Autism – beyond the myths
I found it refreshing to read Christian Jarrett dispelling popular myths surrounding autism spectrum disorder in his article ‘Autism – myth and reality’ (October 2014). I have worked for several years with students who have autism and have found they face a constant struggle battling myths. In particular, the belief that people with autism are asocial and selfish has caused challenges for the young people with autism that I have worked with. They are often left out of normal social practices because people believe they are not interested in joining in; however, frequently they are interested in participating but just struggle to communicate this.
It is important to emphasise that in my years or working I have never encountered an individual with autism who I would deem to be asocial or selfish. I believe the distinction Jarrett makes between an autistic individual’s struggle to complete theory of mind (ToM) tasks and their personality traits is fundamental to helping give people with autism support.

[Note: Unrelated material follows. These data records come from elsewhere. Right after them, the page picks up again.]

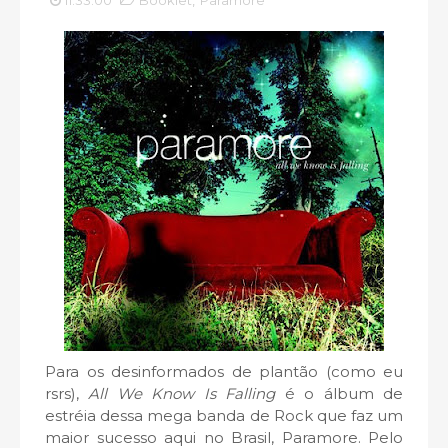
11:33:00
Booklet
,
Paramore
Para os desinformados de plantão (como eu
rsrs),
All We Know Is Falling
é o álbum de
estréia dessa mega banda de Rock que faz um
maior sucesso aqui no Brasil, Paramore. Pelo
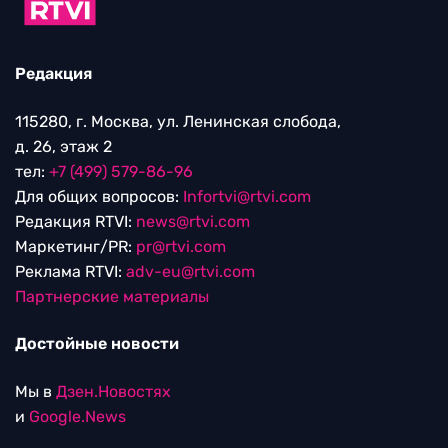
Редакция
115280, г. Москва, ул. Ленинская слобода,
д. 26, этаж 2
тел:
+7 (499) 579-86-96
Для общих вопросов:
Infortvi@rtvi.com
Редакция RTVI:
news@rtvi.com
Маркетинг/PR:
pr@rtvi.com
Реклама RTVI:
adv-eu@rtvi.com
Партнерские материалы
Достойные новости
Мы в
Дзен.Новостях
и
Google.News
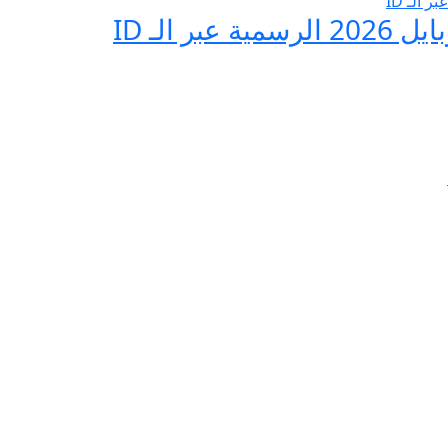
 الـ ID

Autism causes difficulties in communication and understanding ToM; however, this does not halt an individual’s desire to form emotional bonds. Expressing affection can be challenging for individuals with autism, and this can be an even greater challenge when the public believes myths about autism causing asocial and selfish behaviours. Psychology has greatly improved our understanding of autism in recent years, and therefore it is now important to dispel myths such as this.
Increasing the levels of accurate knowledge surrounding the disorder can lead to the correct support being provided for people with autism. With the numerous challenges these individuals face, it is important to dispel myths that can hinder the progress people with autism make in overcoming their difficulties. I was pleased to read an article in The Psychologist clarifying the reality of the disorder, making the steps to eliminate myths and making life easier for people who have autism spectrum disorder.
I was interested to read the special edition of The Psychologist ‘Autism: Myth and reality’. Having worked as a clinical psychologist with people with intellectual disability for over 30 years, I have been interested and concerned about the growth of the use of the autism label and its impact on services for people with intellectual disabilities in particular.
The collection of articles all attempted to explain the key concepts of autism, whether it is a continuum or a category, whether there is a way of explaining cognitive differences between people with the label and those without, etc. I was surprised that no author seemed to address a key issue. Surely an important reason to identify and categorise a subgroup of people is the hope that there may be key treatment implications for the members of that group? Yet no articles talked in depth about treatments or management for people with autism.
Yet in a way I am not surprised, because, when you look closely, there are no autism-specific treatment approaches. For example, the NICE Guideline 142 on recognition, referral, diagnosis and management of adults on the autism spectrum used 25 research papers that reached its criteria for acceptable evidence about treatment. Of these 25 papers, 15 were on people with intellectual disability, three were on people with intellectual disability and autistic spectrum disorder, while only seven were with people with autistic spectrum disorder alone. The approaches recommended do not differ from approaches that would be used for anyone with an intellectual disability. Many of the commonly used approaches in autism services such as TEACCH and PECS consist of sound behavioural, cognitive and communication principles that would apply to anyone with an intellectual disability.
Emerson and Baines (2010) estimated that between 20 and 33 per cent of adults known to local councils with social services responsibilities as people with learning disabilities also have autism. There is now a large autism specialist service sector of schools, residential services, day centres, peripatetic supports, etc., which is open to that significant minority of people with intellectual disabilities. If these services really offer nothing substantially different to a good intellectual disability service, we should be questioning whether it is fair that extra help is available to those people with intellectual disabilities who have the autism diagnosis, when those without the diagnosis share similar needs.
The UK autism strategy for England asserts: ‘Diagnosis alone is not enough: the fundamental change we want to see is that diagnosis leads to a person-centred assessment of need, in line with the NHS and Community Care Act 1990’ Department of Health (2010, p.36).
A final thought: Why do we need the diagnosis in the first place for the person-centred response the guidance seeks?
Department of Health (2010). Fulfilling and rewarding lives: The strategy for adults with autism in England. London: Author.
Emerson, E. & Baines, S. (2010). The estimated prevalence of autism among adults with learning disabilities in England. Improving Health and Lives Learning Disabilities Observatory, Public Health England.
National Collaborating Centre for Mental Health (2012). Autism: The NICE guideline on recognition, referral, diagnosis and management of adults on the autism spectrum. National Clinical Guideline Number 142. British Psychological Society and Royal College of Psychiatrists.